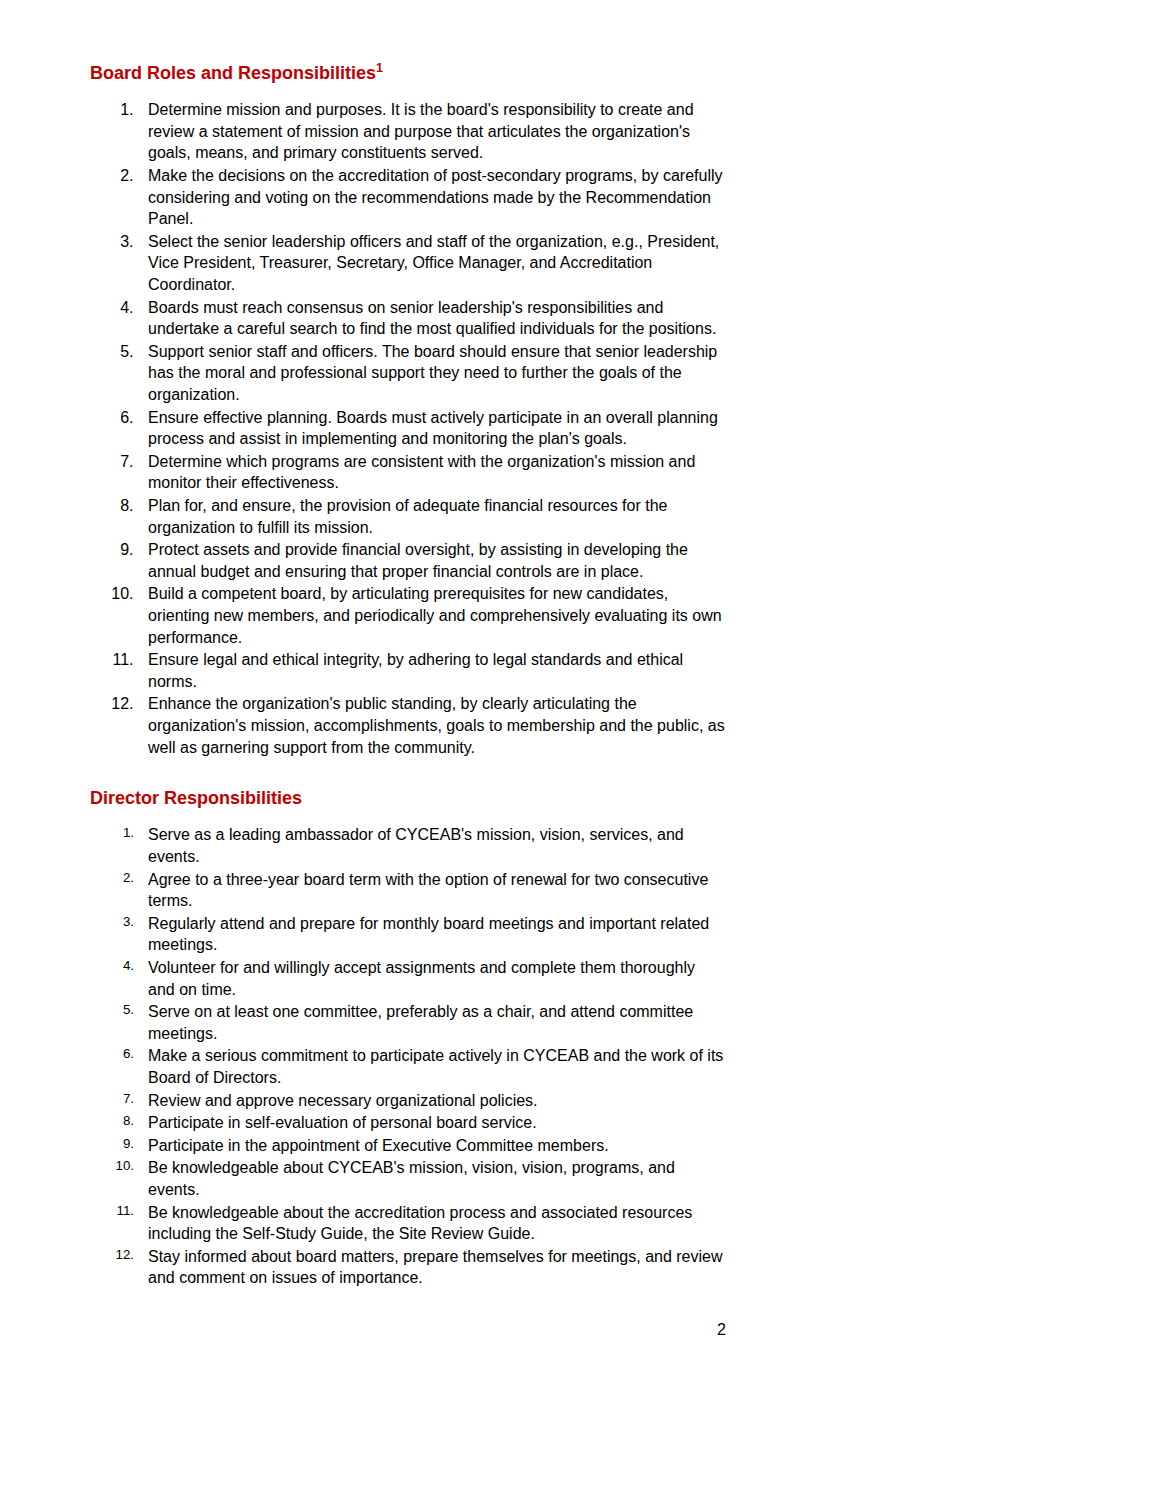Board Roles and Responsibilities1
Determine mission and purposes. It is the board's responsibility to create and review a statement of mission and purpose that articulates the organization's goals, means, and primary constituents served.
Make the decisions on the accreditation of post-secondary programs, by carefully considering and voting on the recommendations made by the Recommendation Panel.
Select the senior leadership officers and staff of the organization, e.g., President, Vice President, Treasurer, Secretary, Office Manager, and Accreditation Coordinator.
Boards must reach consensus on senior leadership's responsibilities and undertake a careful search to find the most qualified individuals for the positions.
Support senior staff and officers. The board should ensure that senior leadership has the moral and professional support they need to further the goals of the organization.
Ensure effective planning. Boards must actively participate in an overall planning process and assist in implementing and monitoring the plan's goals.
Determine which programs are consistent with the organization's mission and monitor their effectiveness.
Plan for, and ensure, the provision of adequate financial resources for the organization to fulfill its mission.
Protect assets and provide financial oversight, by assisting in developing the annual budget and ensuring that proper financial controls are in place.
Build a competent board, by articulating prerequisites for new candidates, orienting new members, and periodically and comprehensively evaluating its own performance.
Ensure legal and ethical integrity, by adhering to legal standards and ethical norms.
Enhance the organization's public standing, by clearly articulating the organization's mission, accomplishments, goals to membership and the public, as well as garnering support from the community.
Director Responsibilities
Serve as a leading ambassador of CYCEAB's mission, vision, services, and events.
Agree to a three-year board term with the option of renewal for two consecutive terms.
Regularly attend and prepare for monthly board meetings and important related meetings.
Volunteer for and willingly accept assignments and complete them thoroughly and on time.
Serve on at least one committee, preferably as a chair, and attend committee meetings.
Make a serious commitment to participate actively in CYCEAB and the work of its Board of Directors.
Review and approve necessary organizational policies.
Participate in self-evaluation of personal board service.
Participate in the appointment of Executive Committee members.
Be knowledgeable about CYCEAB's mission, vision, vision, programs, and events.
Be knowledgeable about the accreditation process and associated resources including the Self-Study Guide, the Site Review Guide.
Stay informed about board matters, prepare themselves for meetings, and review and comment on issues of importance.
2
§
*What to produce:* Nothing should be returned except the lines from the one containing "Be knowledgeable about CYCEAB's" through the last line of the data, each restated word for word.

*Answer to the exercise:*
Be knowledgeable about CYCEAB's mission, vision, vision, programs, and events.
Be knowledgeable about the accreditation process and associated resources including the Self-Study Guide, the Site Review Guide.
Stay informed about board matters, prepare themselves for meetings, and review and comment on issues of importance.
2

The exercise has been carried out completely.